-- Opening Marker --
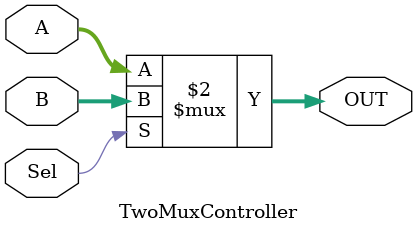
<source format=v>
module TwoMuxController(A,B,Sel,OUT);
input [3:0]A, B;
input Sel;
output [3:0]OUT;
assign OUT = !Sel ? A : B;
endmodule

</source>
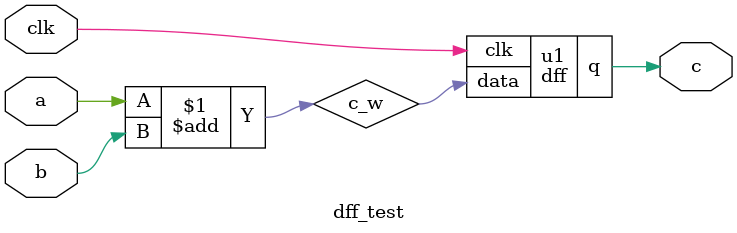
<source format=v>
module dff(data,clk,q);
input data; // Data input 
input clk; // clock input 
output reg q; // output Q 

always @(posedge clk) 
begin
 q <= data; 
end
 
endmodule 

module dff_test (a,b,clk,c);
input a,b; // Data input 
input clk; // clock input 
output  c; // output Q 

wire c_w;
assign c_w=a+b;


dff u1(c_w,clk,c);

 
endmodule 
</source>
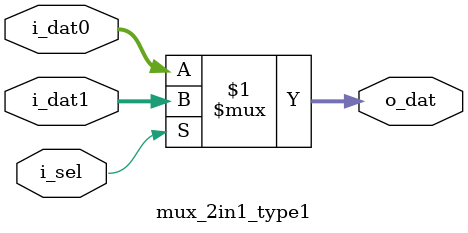
<source format=v>
module mux_2in1_type1 (i_dat0, i_dat1, i_sel, o_dat);

parameter WIDTH = 8;

input                i_sel;
input   [WIDTH-1:0]  i_dat0;
input   [WIDTH-1:0]  i_dat1;
output  [WIDTH-1:0]  o_dat;

assign  o_dat = i_sel ? i_dat1 : i_dat0;

endmodule


</source>
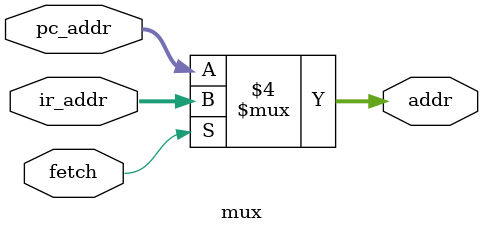
<source format=sv>
`timescale 1ns/100ps


module mux #(parameter ADDR_WIDTH = 5)
(
    input logic  [ADDR_WIDTH-1:0] ir_addr,
    input logic  [ADDR_WIDTH-1:0] pc_addr,
    input logic                   fetch,
    output logic [ADDR_WIDTH-1:0] addr
    
);

    always_comb begin
        if(fetch==1)
            addr <= ir_addr;
        else
            addr <= pc_addr;
    end

endmodule

</source>
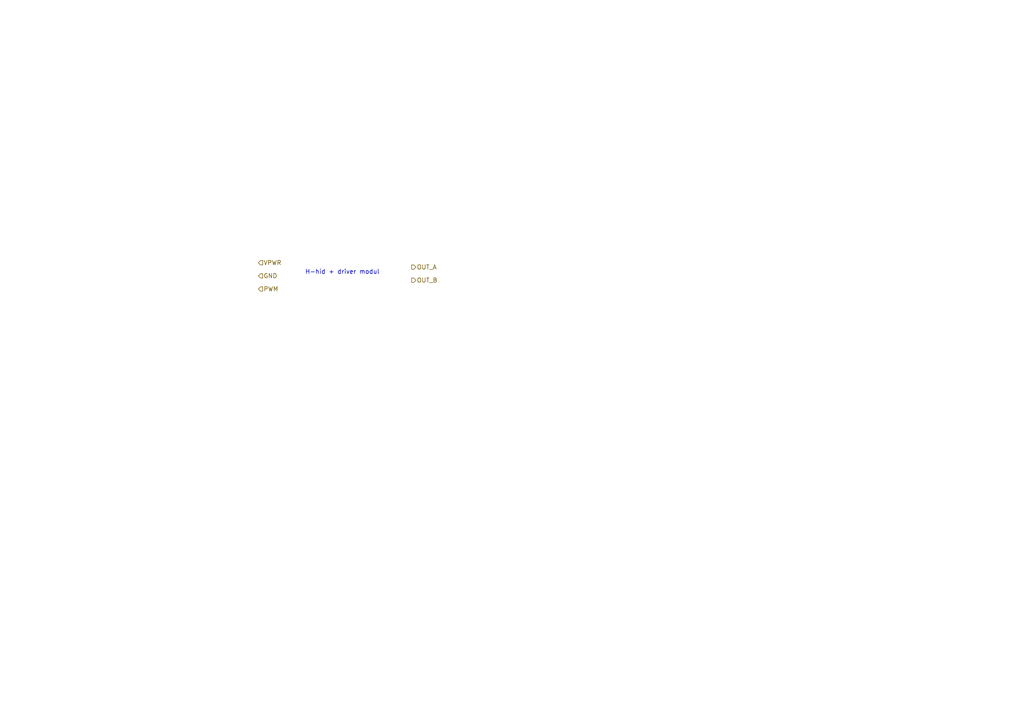
<source format=kicad_sch>
(kicad_sch
	(version 20250114)
	(generator "eeschema")
	(generator_version "9.0")
	(uuid "6545588a-7d2b-471c-b120-cc397ea878c2")
	(paper "A4")
	(lib_symbols)
	(text "H-híd + driver modul"
		(exclude_from_sim no)
		(at 99.314 78.994 0)
		(effects
			(font
				(size 1.27 1.27)
			)
		)
		(uuid "7f606547-cda6-40a1-b352-eaead95a03f0")
	)
	(hierarchical_label "PWM"
		(shape input)
		(at 74.93 83.82 0)
		(effects
			(font
				(size 1.27 1.27)
			)
			(justify left)
		)
		(uuid "1fe58ab4-fd0b-4466-b1c8-292ec255aee2")
	)
	(hierarchical_label "VPWR"
		(shape input)
		(at 74.93 76.2 0)
		(effects
			(font
				(size 1.27 1.27)
			)
			(justify left)
		)
		(uuid "2051e108-c4b0-4d0b-9ba9-16a8cac6af13")
	)
	(hierarchical_label "OUT_A"
		(shape output)
		(at 119.38 77.47 0)
		(effects
			(font
				(size 1.27 1.27)
			)
			(justify left)
		)
		(uuid "a4553cc3-138f-4baf-aece-47f99f57de50")
	)
	(hierarchical_label "GND"
		(shape input)
		(at 74.93 80.01 0)
		(effects
			(font
				(size 1.27 1.27)
			)
			(justify left)
		)
		(uuid "d3df861f-441d-41ed-933a-2bb7a371229a")
	)
	(hierarchical_label "OUT_B"
		(shape output)
		(at 119.38 81.28 0)
		(effects
			(font
				(size 1.27 1.27)
			)
			(justify left)
		)
		(uuid "df8e0dcc-cbd5-400c-908f-59d2f195efa9")
	)
)

</source>
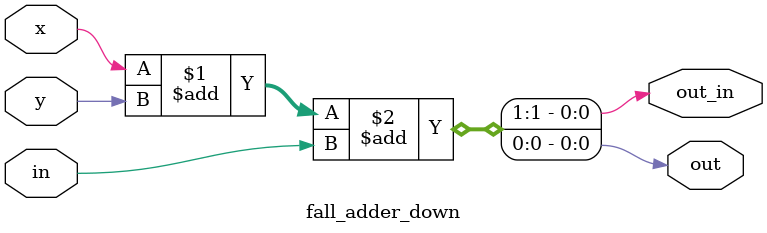
<source format=v>
module fall_adder_down (
    input x,y,in,
    output out_in,out
);
    assign {out_in,out}=x+y+in;
endmodule
</source>
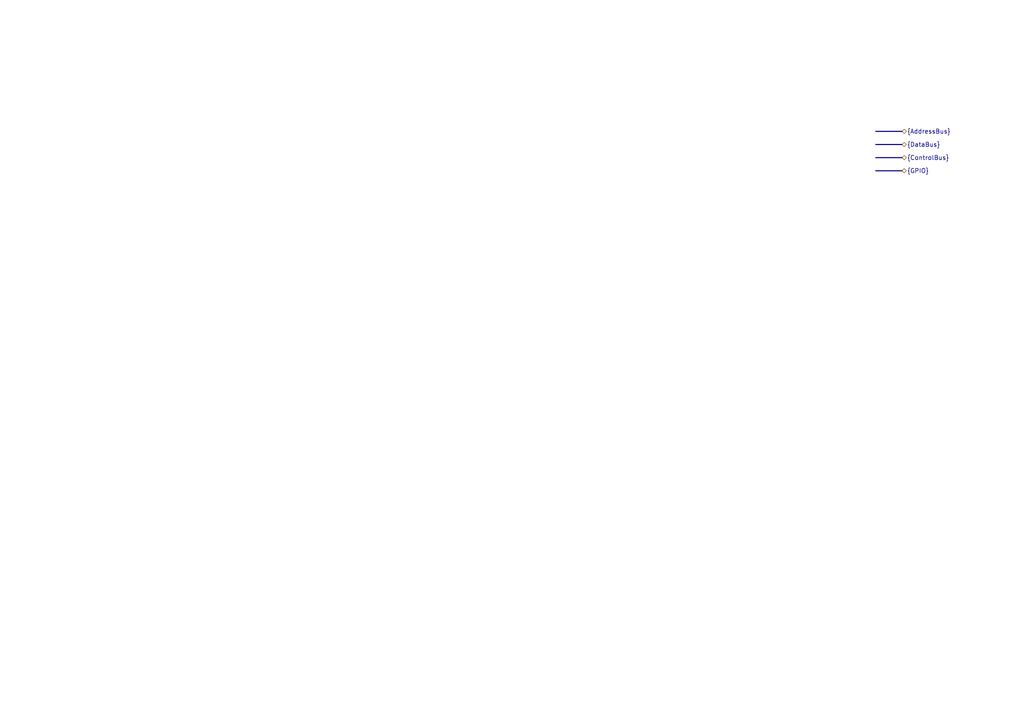
<source format=kicad_sch>
(kicad_sch
	(version 20231120)
	(generator "eeschema")
	(generator_version "8.0")
	(uuid "2f8fc0dd-5528-4be1-b18a-875b52089964")
	(paper "A4")
	(lib_symbols)
	(bus_alias "AddressBus"
		(members "A[0..23]")
	)
	(bus_alias "ControlBus"
		(members "R/~{W}" "~{CS}[0..9]" "~{RES}" "~{IRQ}" "~{NMI}" "~{VIRQ}" "BE"
			"BA" "~{RD}" "~{WR}"
		)
	)
	(bus_alias "DataBus"
		(members "D[0..7]")
	)
	(bus_alias "GPIO"
		(members "P4[0..7]" "P5[0..7]" "P6[0..7]" "P7[0..7]")
	)
	(bus
		(pts
			(xy 254 41.91) (xy 261.62 41.91)
		)
		(stroke
			(width 0)
			(type default)
		)
		(uuid "04dfd170-d91f-4248-ada5-a8a9709546f4")
	)
	(bus
		(pts
			(xy 254 45.72) (xy 261.62 45.72)
		)
		(stroke
			(width 0)
			(type default)
		)
		(uuid "39642a0c-18cd-4901-970c-ca9b8ce42425")
	)
	(bus
		(pts
			(xy 254 38.1) (xy 261.62 38.1)
		)
		(stroke
			(width 0)
			(type default)
		)
		(uuid "c9425d6c-de3c-453d-9458-0f4f98f09eb2")
	)
	(bus
		(pts
			(xy 254 49.53) (xy 261.62 49.53)
		)
		(stroke
			(width 0)
			(type default)
		)
		(uuid "ef2f5791-7f70-4ef8-b857-b2d95f5ad086")
	)
	(hierarchical_label "{ControlBus}"
		(shape bidirectional)
		(at 261.62 45.72 0)
		(fields_autoplaced yes)
		(effects
			(font
				(size 1.27 1.27)
			)
			(justify left)
		)
		(uuid "20201dd2-c24a-46eb-8fa1-5353e3da6f17")
	)
	(hierarchical_label "{GPIO}"
		(shape bidirectional)
		(at 261.62 49.53 0)
		(fields_autoplaced yes)
		(effects
			(font
				(size 1.27 1.27)
			)
			(justify left)
		)
		(uuid "37f18878-51c9-4389-ab34-00681ae2ee83")
	)
	(hierarchical_label "{DataBus}"
		(shape bidirectional)
		(at 261.62 41.91 0)
		(fields_autoplaced yes)
		(effects
			(font
				(size 1.27 1.27)
			)
			(justify left)
		)
		(uuid "8fe801f2-8771-4c65-8c2b-20785a52816f")
	)
	(hierarchical_label "{AddressBus}"
		(shape bidirectional)
		(at 261.62 38.1 0)
		(fields_autoplaced yes)
		(effects
			(font
				(size 1.27 1.27)
			)
			(justify left)
		)
		(uuid "c0a186c1-c09a-455a-8f51-5146a13fcf34")
	)
)
</source>
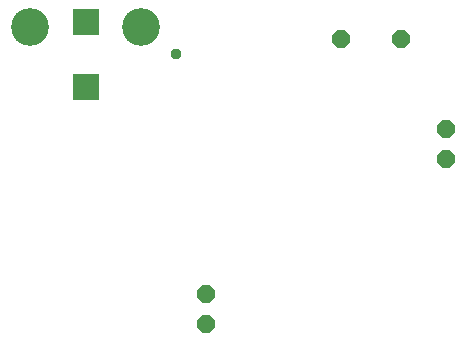
<source format=gbs>
G75*
%MOIN*%
%OFA0B0*%
%FSLAX25Y25*%
%IPPOS*%
%LPD*%
%AMOC8*
5,1,8,0,0,1.08239X$1,22.5*
%
%ADD10OC8,0.06000*%
%ADD11R,0.09068X0.09068*%
%ADD12C,0.12611*%
%ADD13C,0.03778*%
D10*
X0071000Y0026000D03*
X0071000Y0036000D03*
X0151000Y0081000D03*
X0151000Y0091000D03*
X0136000Y0121000D03*
X0116000Y0121000D03*
D11*
X0031000Y0126827D03*
X0031000Y0105173D03*
D12*
X0012496Y0125016D03*
X0049504Y0125016D03*
D13*
X0061000Y0116000D03*
M02*

</source>
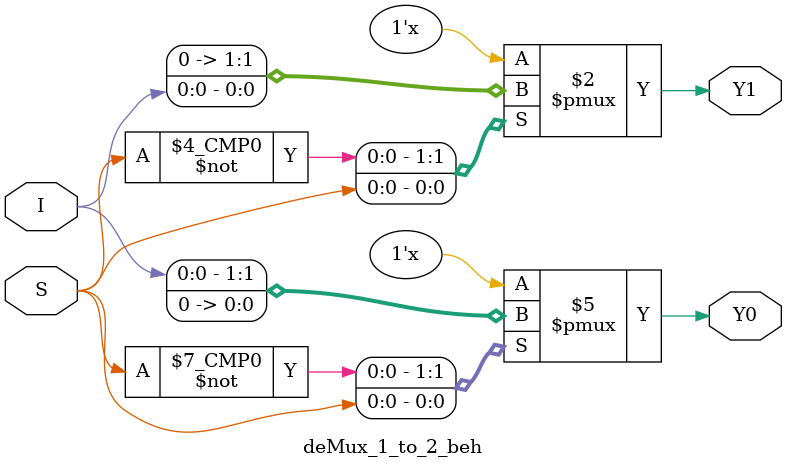
<source format=v>


module deMux_1_to_2_beh(I, S, Y0, Y1);
input I; input S;
output Y0, Y1; reg Y0, Y1;
always @ (I or S)
begin
case(S)
1'b0 : begin Y0 = I; Y1 = 0; end
1'b1 : begin Y1 = I; Y0 = 0; end
endcase
end
endmodule
</source>
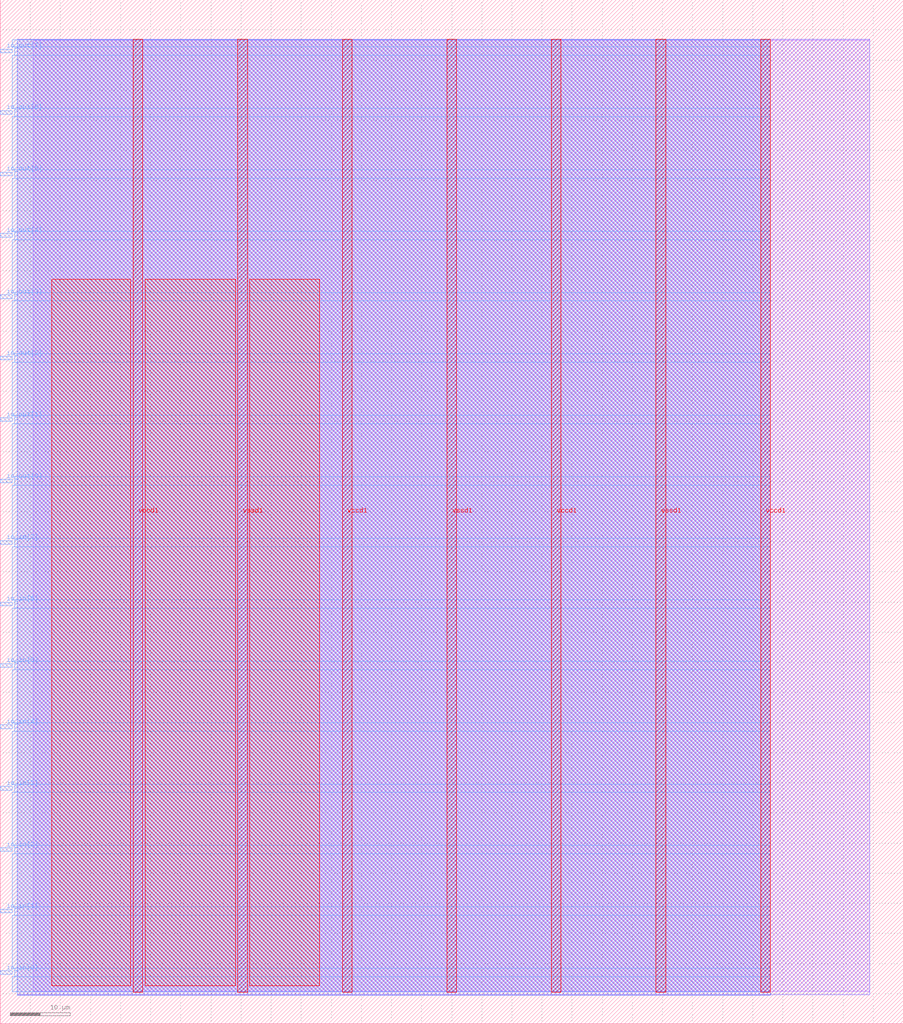
<source format=lef>
VERSION 5.7 ;
  NOWIREEXTENSIONATPIN ON ;
  DIVIDERCHAR "/" ;
  BUSBITCHARS "[]" ;
MACRO yubex_egg_timer
  CLASS BLOCK ;
  FOREIGN yubex_egg_timer ;
  ORIGIN 0.000 0.000 ;
  SIZE 150.000 BY 170.000 ;
  PIN io_in[0]
    DIRECTION INPUT ;
    USE SIGNAL ;
    PORT
      LAYER met3 ;
        RECT 0.000 8.200 2.000 8.800 ;
    END
  END io_in[0]
  PIN io_in[1]
    DIRECTION INPUT ;
    USE SIGNAL ;
    PORT
      LAYER met3 ;
        RECT 0.000 18.400 2.000 19.000 ;
    END
  END io_in[1]
  PIN io_in[2]
    DIRECTION INPUT ;
    USE SIGNAL ;
    PORT
      LAYER met3 ;
        RECT 0.000 28.600 2.000 29.200 ;
    END
  END io_in[2]
  PIN io_in[3]
    DIRECTION INPUT ;
    USE SIGNAL ;
    PORT
      LAYER met3 ;
        RECT 0.000 38.800 2.000 39.400 ;
    END
  END io_in[3]
  PIN io_in[4]
    DIRECTION INPUT ;
    USE SIGNAL ;
    PORT
      LAYER met3 ;
        RECT 0.000 49.000 2.000 49.600 ;
    END
  END io_in[4]
  PIN io_in[5]
    DIRECTION INPUT ;
    USE SIGNAL ;
    PORT
      LAYER met3 ;
        RECT 0.000 59.200 2.000 59.800 ;
    END
  END io_in[5]
  PIN io_in[6]
    DIRECTION INPUT ;
    USE SIGNAL ;
    PORT
      LAYER met3 ;
        RECT 0.000 69.400 2.000 70.000 ;
    END
  END io_in[6]
  PIN io_in[7]
    DIRECTION INPUT ;
    USE SIGNAL ;
    PORT
      LAYER met3 ;
        RECT 0.000 79.600 2.000 80.200 ;
    END
  END io_in[7]
  PIN io_out[0]
    DIRECTION OUTPUT TRISTATE ;
    USE SIGNAL ;
    PORT
      LAYER met3 ;
        RECT 0.000 89.800 2.000 90.400 ;
    END
  END io_out[0]
  PIN io_out[1]
    DIRECTION OUTPUT TRISTATE ;
    USE SIGNAL ;
    PORT
      LAYER met3 ;
        RECT 0.000 100.000 2.000 100.600 ;
    END
  END io_out[1]
  PIN io_out[2]
    DIRECTION OUTPUT TRISTATE ;
    USE SIGNAL ;
    PORT
      LAYER met3 ;
        RECT 0.000 110.200 2.000 110.800 ;
    END
  END io_out[2]
  PIN io_out[3]
    DIRECTION OUTPUT TRISTATE ;
    USE SIGNAL ;
    PORT
      LAYER met3 ;
        RECT 0.000 120.400 2.000 121.000 ;
    END
  END io_out[3]
  PIN io_out[4]
    DIRECTION OUTPUT TRISTATE ;
    USE SIGNAL ;
    PORT
      LAYER met3 ;
        RECT 0.000 130.600 2.000 131.200 ;
    END
  END io_out[4]
  PIN io_out[5]
    DIRECTION OUTPUT TRISTATE ;
    USE SIGNAL ;
    PORT
      LAYER met3 ;
        RECT 0.000 140.800 2.000 141.400 ;
    END
  END io_out[5]
  PIN io_out[6]
    DIRECTION OUTPUT TRISTATE ;
    USE SIGNAL ;
    PORT
      LAYER met3 ;
        RECT 0.000 151.000 2.000 151.600 ;
    END
  END io_out[6]
  PIN io_out[7]
    DIRECTION OUTPUT TRISTATE ;
    USE SIGNAL ;
    PORT
      LAYER met3 ;
        RECT 0.000 161.200 2.000 161.800 ;
    END
  END io_out[7]
  PIN vccd1
    DIRECTION INOUT ;
    USE POWER ;
    PORT
      LAYER met4 ;
        RECT 22.090 5.200 23.690 163.440 ;
    END
    PORT
      LAYER met4 ;
        RECT 56.830 5.200 58.430 163.440 ;
    END
    PORT
      LAYER met4 ;
        RECT 91.570 5.200 93.170 163.440 ;
    END
    PORT
      LAYER met4 ;
        RECT 126.310 5.200 127.910 163.440 ;
    END
  END vccd1
  PIN vssd1
    DIRECTION INOUT ;
    USE GROUND ;
    PORT
      LAYER met4 ;
        RECT 39.460 5.200 41.060 163.440 ;
    END
    PORT
      LAYER met4 ;
        RECT 74.200 5.200 75.800 163.440 ;
    END
    PORT
      LAYER met4 ;
        RECT 108.940 5.200 110.540 163.440 ;
    END
  END vssd1
  OBS
      LAYER li1 ;
        RECT 5.520 5.355 144.440 163.285 ;
      LAYER met1 ;
        RECT 2.830 4.800 144.440 163.440 ;
      LAYER met2 ;
        RECT 2.860 4.770 127.880 163.385 ;
      LAYER met3 ;
        RECT 2.000 162.200 127.900 163.365 ;
        RECT 2.400 160.800 127.900 162.200 ;
        RECT 2.000 152.000 127.900 160.800 ;
        RECT 2.400 150.600 127.900 152.000 ;
        RECT 2.000 141.800 127.900 150.600 ;
        RECT 2.400 140.400 127.900 141.800 ;
        RECT 2.000 131.600 127.900 140.400 ;
        RECT 2.400 130.200 127.900 131.600 ;
        RECT 2.000 121.400 127.900 130.200 ;
        RECT 2.400 120.000 127.900 121.400 ;
        RECT 2.000 111.200 127.900 120.000 ;
        RECT 2.400 109.800 127.900 111.200 ;
        RECT 2.000 101.000 127.900 109.800 ;
        RECT 2.400 99.600 127.900 101.000 ;
        RECT 2.000 90.800 127.900 99.600 ;
        RECT 2.400 89.400 127.900 90.800 ;
        RECT 2.000 80.600 127.900 89.400 ;
        RECT 2.400 79.200 127.900 80.600 ;
        RECT 2.000 70.400 127.900 79.200 ;
        RECT 2.400 69.000 127.900 70.400 ;
        RECT 2.000 60.200 127.900 69.000 ;
        RECT 2.400 58.800 127.900 60.200 ;
        RECT 2.000 50.000 127.900 58.800 ;
        RECT 2.400 48.600 127.900 50.000 ;
        RECT 2.000 39.800 127.900 48.600 ;
        RECT 2.400 38.400 127.900 39.800 ;
        RECT 2.000 29.600 127.900 38.400 ;
        RECT 2.400 28.200 127.900 29.600 ;
        RECT 2.000 19.400 127.900 28.200 ;
        RECT 2.400 18.000 127.900 19.400 ;
        RECT 2.000 9.200 127.900 18.000 ;
        RECT 2.400 7.800 127.900 9.200 ;
        RECT 2.000 5.275 127.900 7.800 ;
      LAYER met4 ;
        RECT 8.575 6.295 21.690 123.585 ;
        RECT 24.090 6.295 39.060 123.585 ;
        RECT 41.460 6.295 53.065 123.585 ;
  END
END yubex_egg_timer
END LIBRARY


</source>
-- Closing Marker --
Exercise details |
Wherever the word "assign" appears in the records above, copy that line.

Response below |
assign OUT = !Sel ? A : B;
assign c_w=a+b;
assign  o_dat = i_sel ? i_dat1 : i_dat0;
    assign {out_in,out}=x+y+in;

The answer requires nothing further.